Division of Infectious Diseases, Department of Pediatrics, The Hospital for Sick Children, University of Toronto, 555 University Avenue, Toronto, Canada M5G 1X8.
J Cyst Fibros. 2012 Jan;11(1):8-13. doi: 10.1016/j.jcf.2011.07.008. Epub 2011 Aug 16.
Chronic Stenotrophomonas maltophilia infection is a risk factor for pulmonary exacerbation in cystic fibrosis (CF) but its impact on subsequent clinical outcomes is unknown. The aim of this study was to determine the effect of chronic S. maltophilia infection and associated antimicrobial therapy on the recovery of forced expiratory lung volume in 1s (FEV(1)) following pulmonary exacerbation.
This was a retrospective cohort study of patients with CF followed at The Hospital for Sick Children and St. Michael's Hospital from 1997 to 2008. The primary outcome was the difference in FEV(1) percent predicted from baseline to follow up after a pulmonary exacerbation. Secondary outcomes for the effect of antimicrobial therapy included time to subsequent exacerbation.
There were 1667 pulmonary exacerbations in 440 CF patients. Patients with chronic S. maltophilia infection did not recover their baseline FEV(1) following 31% of exacerbations and had an overall mean FEV(1) decline of 1.84% predicted after exacerbation. Older (p=0.02), female (p=0.02) patients with lower BMI z score (p=0.002) and Burkholderia cepacia complex infection (p=0.005), but not chronic S. maltophilia infection (p=0.86), had a greater decrease in follow up FEV(1)% pred compared to baseline. The number of days of antibiotic therapy against S. maltophilia during a pulmonary exacerbation was not associated with a significant difference in the FEV(1) recovery (p=0.69) or with a longer time to subsequent pulmonary exacerbation (p=0.56).
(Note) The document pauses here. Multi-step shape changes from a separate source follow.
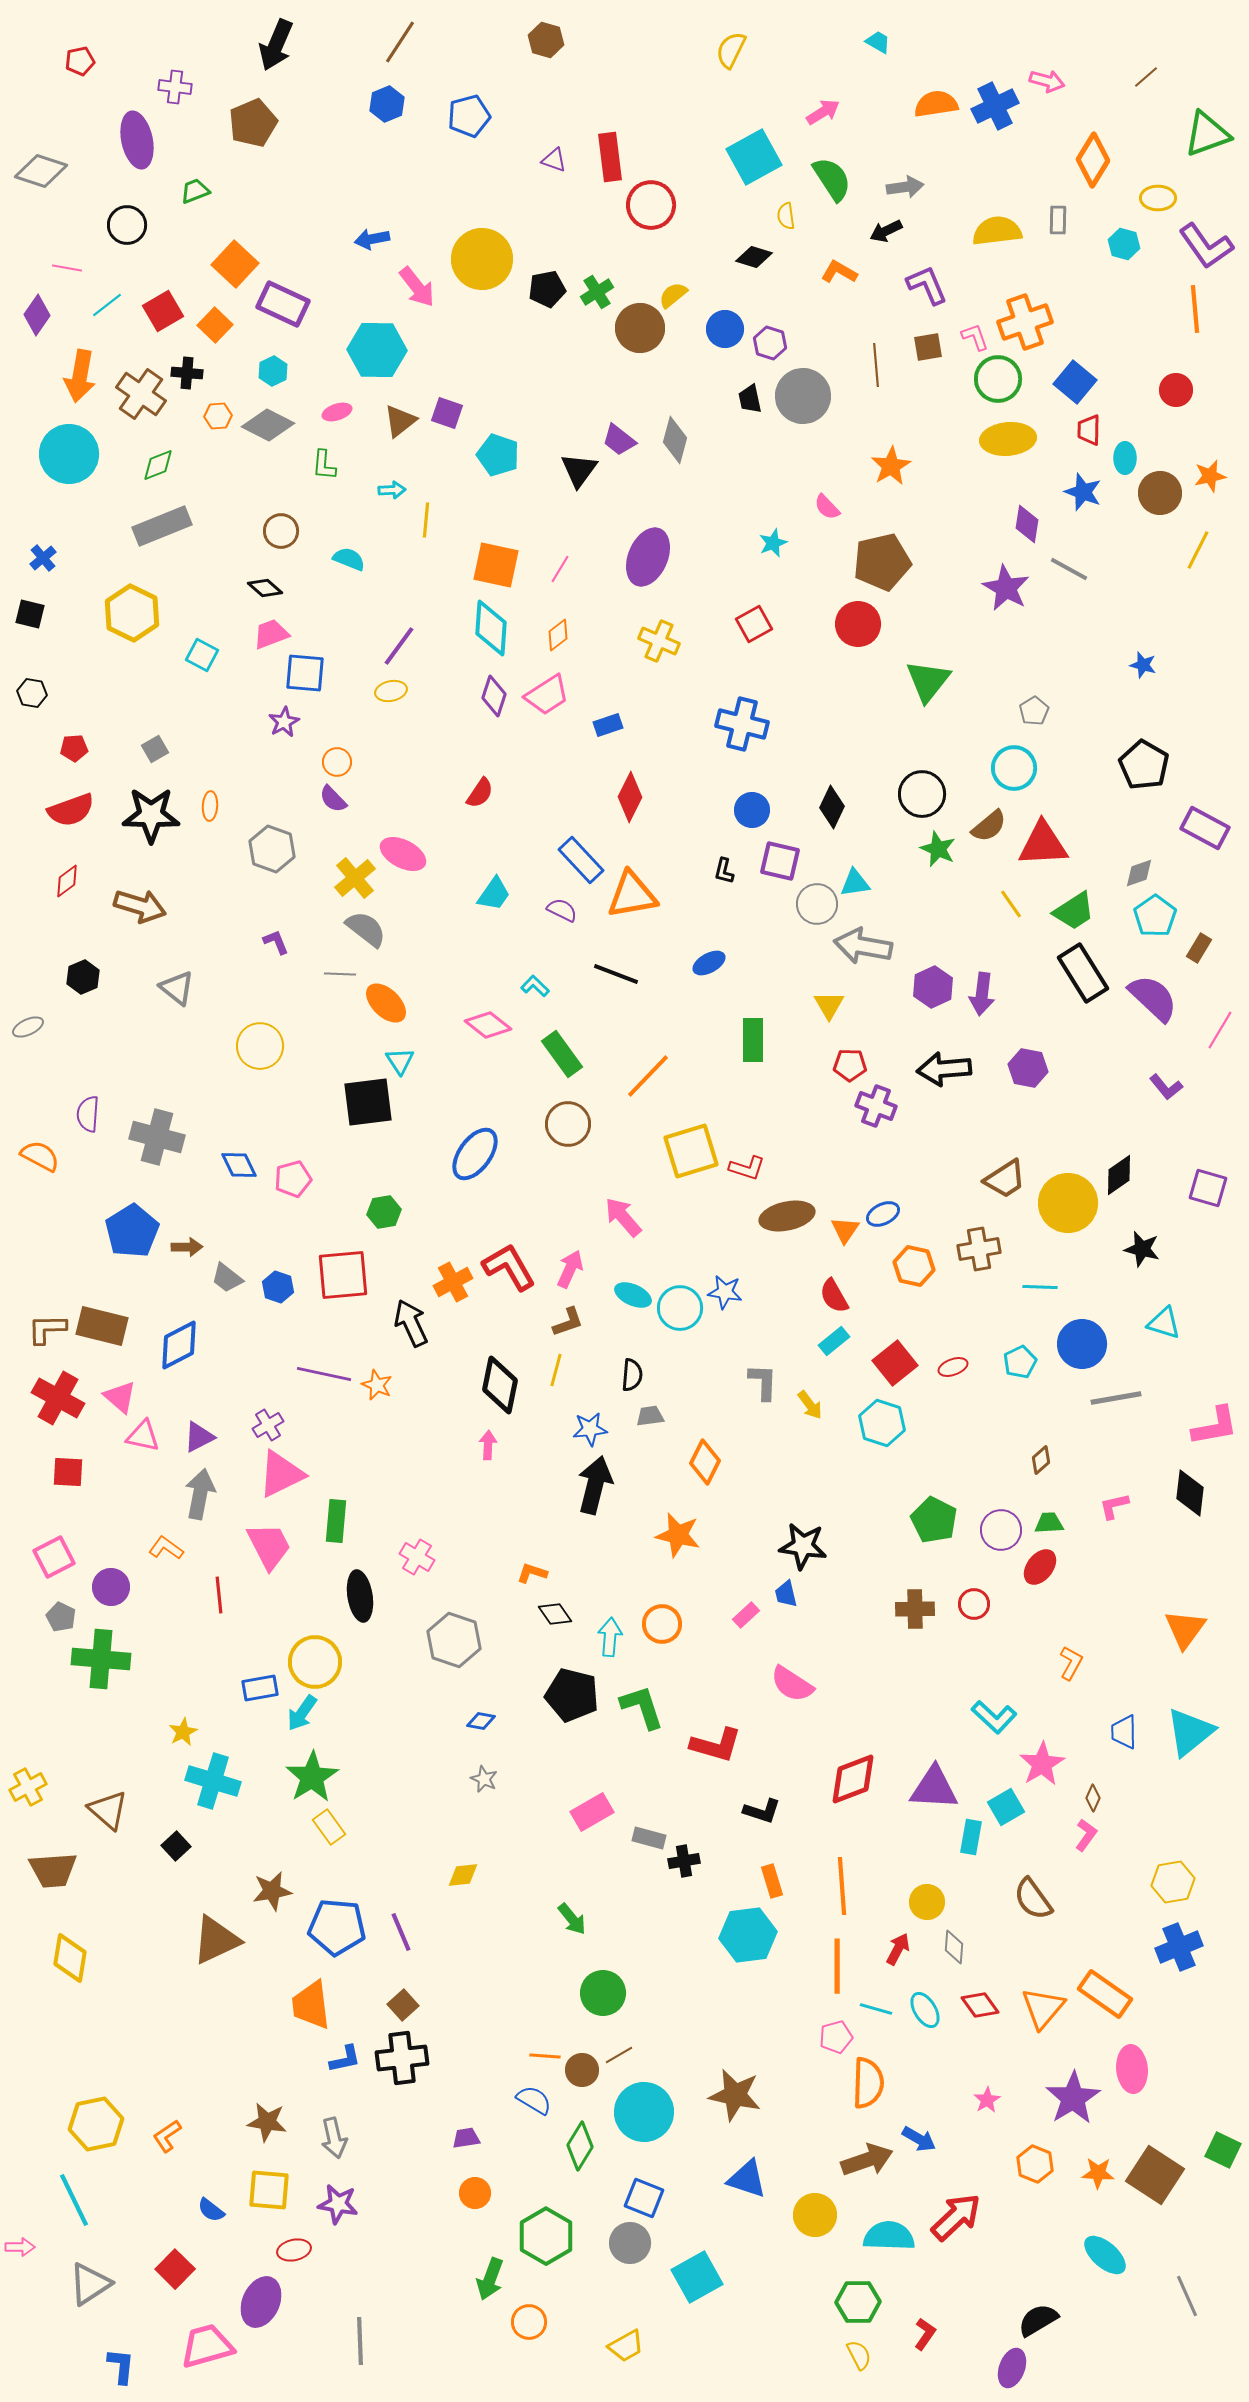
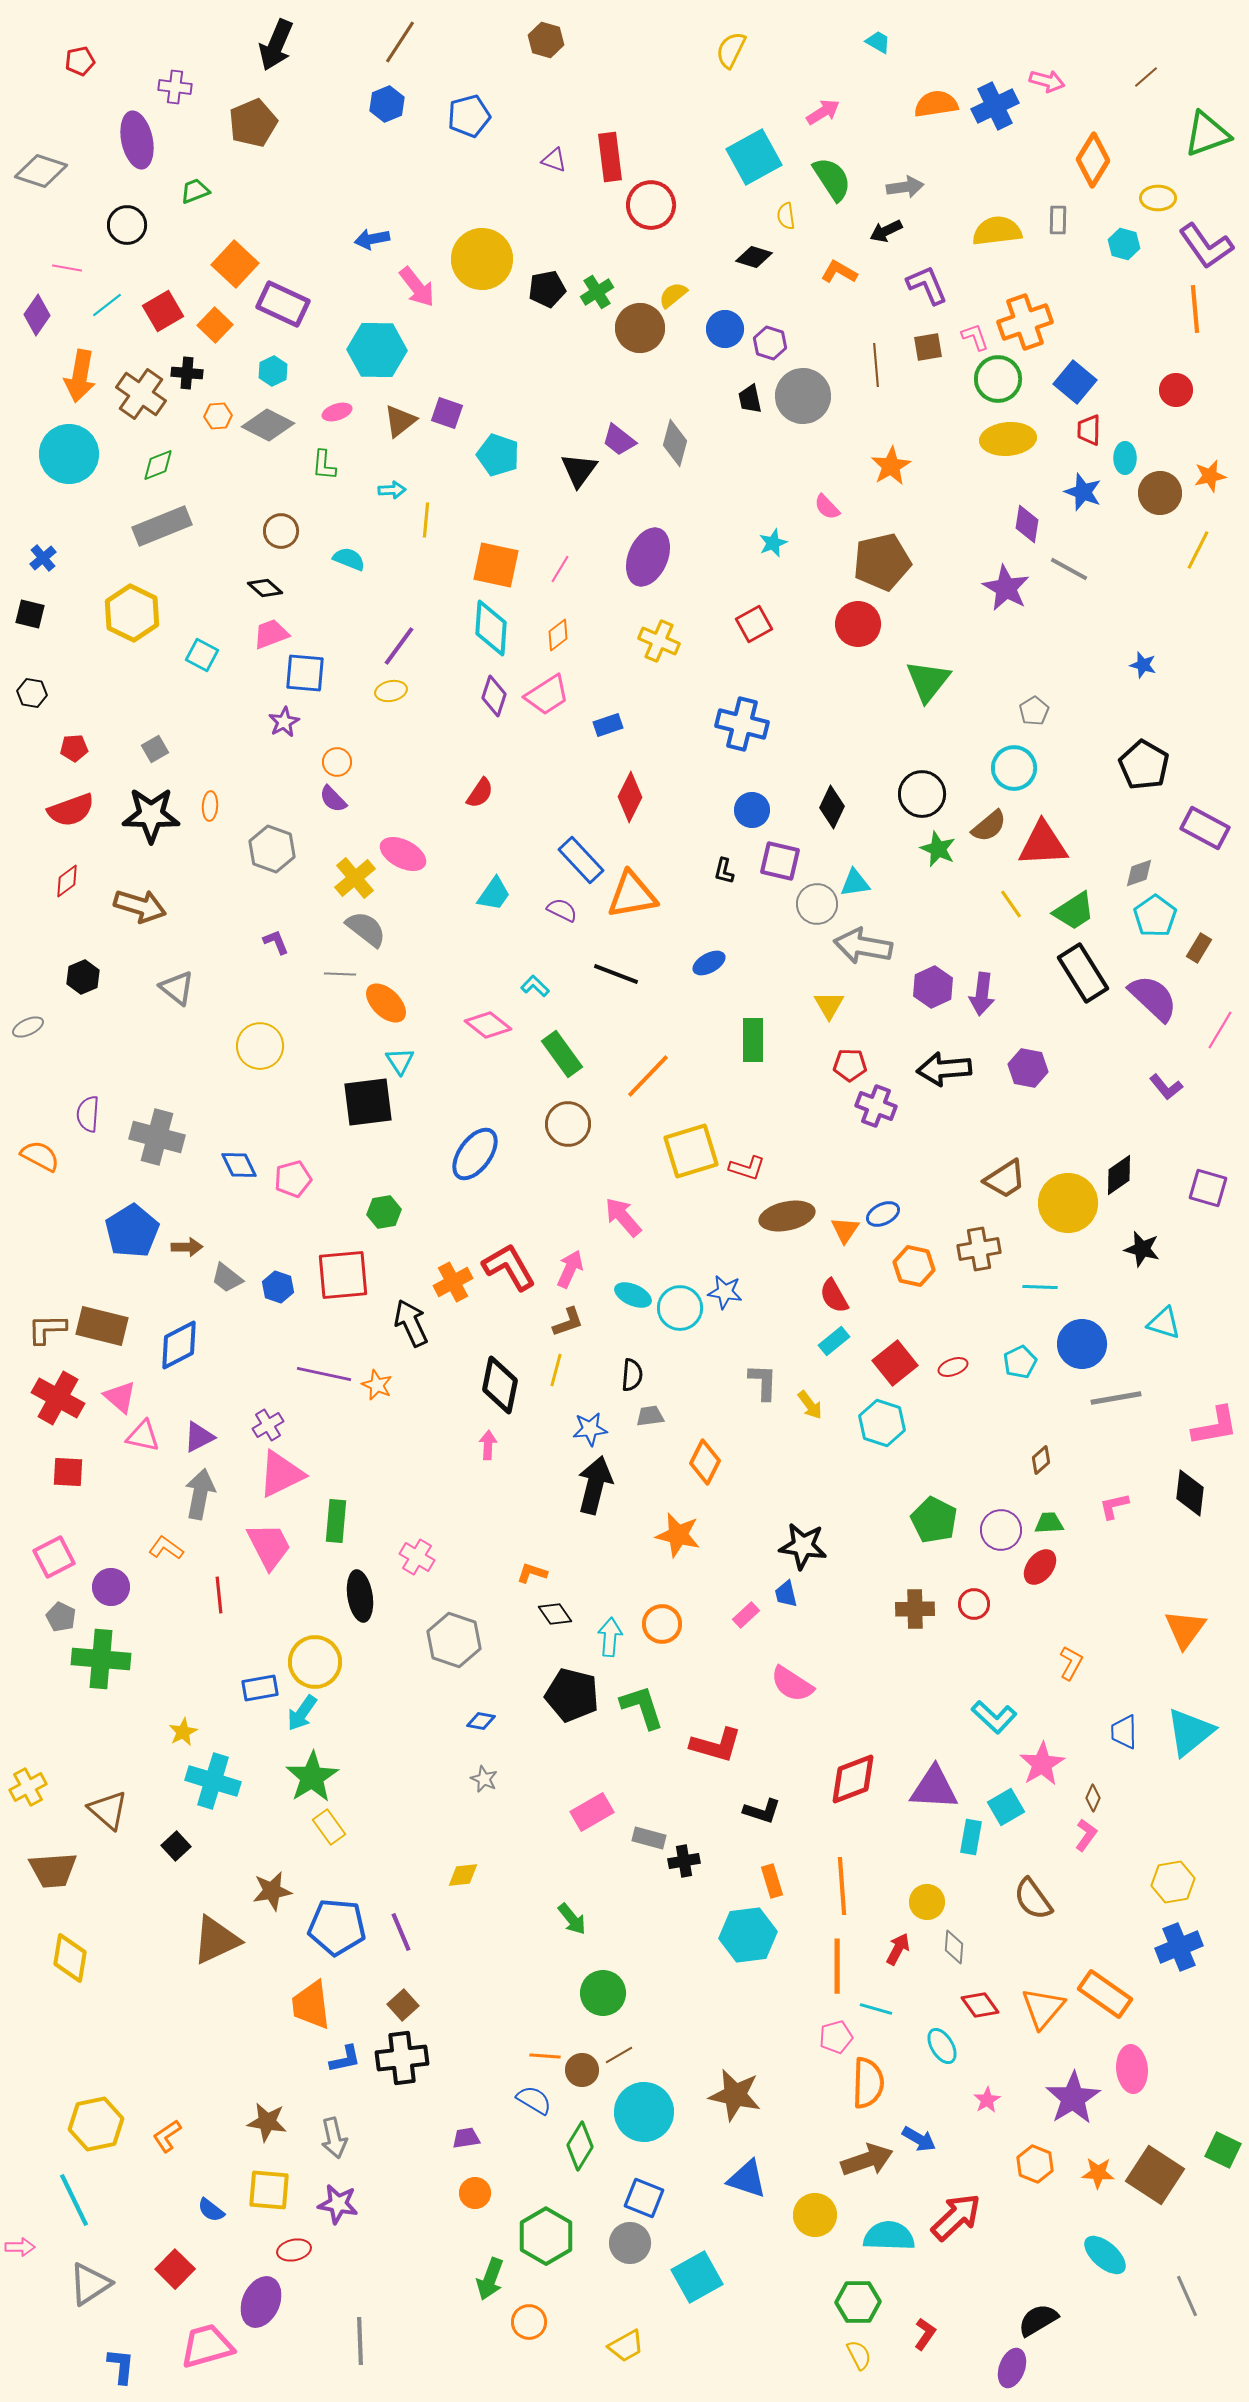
gray diamond at (675, 440): moved 3 px down
cyan ellipse at (925, 2010): moved 17 px right, 36 px down
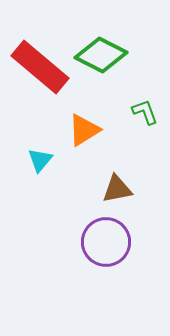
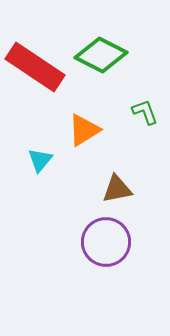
red rectangle: moved 5 px left; rotated 6 degrees counterclockwise
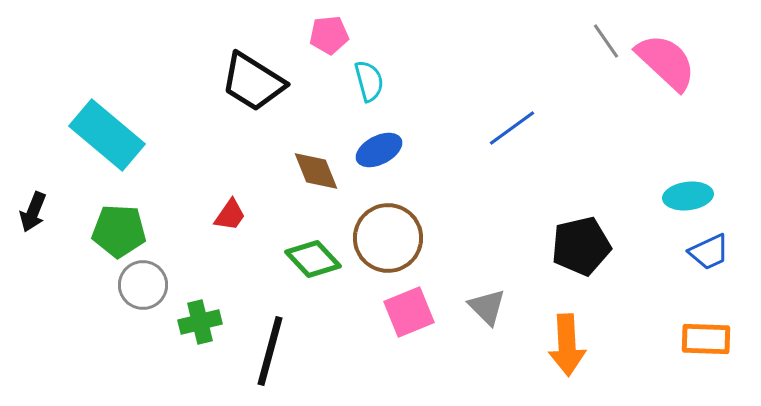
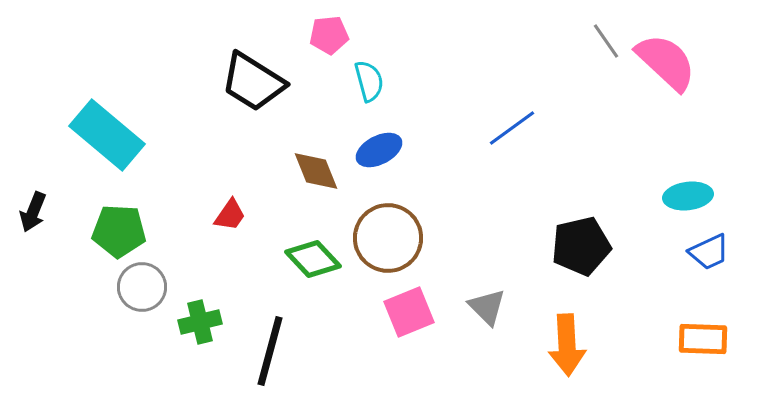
gray circle: moved 1 px left, 2 px down
orange rectangle: moved 3 px left
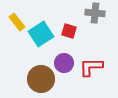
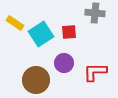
yellow rectangle: moved 2 px left, 1 px down; rotated 18 degrees counterclockwise
red square: moved 1 px down; rotated 21 degrees counterclockwise
red L-shape: moved 4 px right, 5 px down
brown circle: moved 5 px left, 1 px down
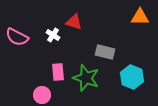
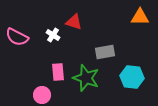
gray rectangle: rotated 24 degrees counterclockwise
cyan hexagon: rotated 15 degrees counterclockwise
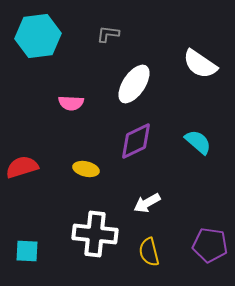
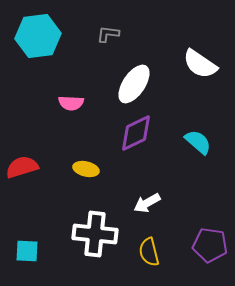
purple diamond: moved 8 px up
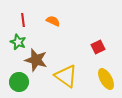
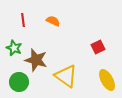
green star: moved 4 px left, 6 px down
yellow ellipse: moved 1 px right, 1 px down
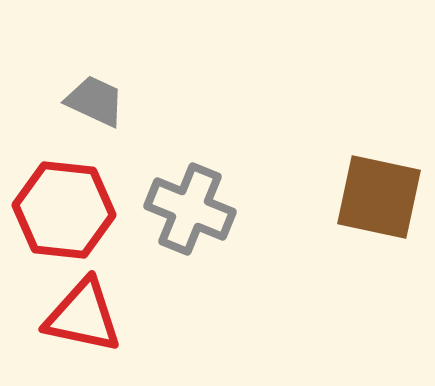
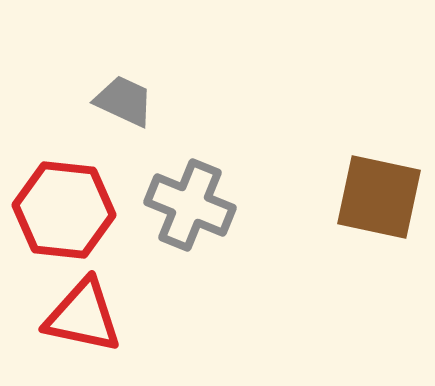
gray trapezoid: moved 29 px right
gray cross: moved 4 px up
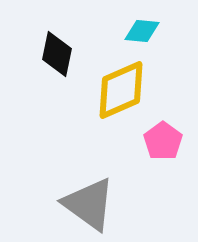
Although CF patients experience a significant decline in lung function following exacerbation, chronic S. maltophilia infection and associated antimicrobial therapy do not affect subsequent lung function recovery.
慢性嗜麦芽窄食单胞菌感染是囊性纤维化(CF)患者肺部恶化的一个危险因素,但它对随后临床结果的影响尚不清楚。本研究旨在确定慢性嗜麦芽窄食单胞菌感染及相关抗菌治疗对 CF 患者肺部恶化后 1 秒用力呼气容积(FEV1)恢复的影响。
这是一项回顾性队列研究,纳入了 1997 年至 2008 年在多伦多 SickKids 医院和 St. Michael's 医院就诊的 CF 患者。主要结局是肺部恶化后随访时 FEV1 预测值与基线时的差异。抗菌治疗效果的次要结局包括随后恶化的时间。
440 例 CF 患者共发生了 1667 次肺部恶化。慢性嗜麦芽窄食单胞菌感染患者中有 31%的恶化后未能恢复其基线 FEV1,总体恶化后 FEV1 预计值下降了 1.84%。年龄较大(p=0.02)、女性(p=0.02)、BMI z 评分较低(p=0.002)、感染铜绿假单胞菌复合群(p=0.005)的患者,与慢性嗜麦芽窄食单胞菌感染患者相比,随访时 FEV1 预测值的下降幅度更大(p=0.005)。肺部恶化期间针对嗜麦芽窄食单胞菌的抗生素治疗天数与 FEV1 恢复无显著差异(p=0.69),也与随后肺部恶化的时间无显著相关性(p=0.56)。
尽管 CF 患者在恶化后肺功能会显著下降,但慢性嗜麦芽窄食单胞菌感染及相关抗菌治疗并不影响随后的肺功能恢复。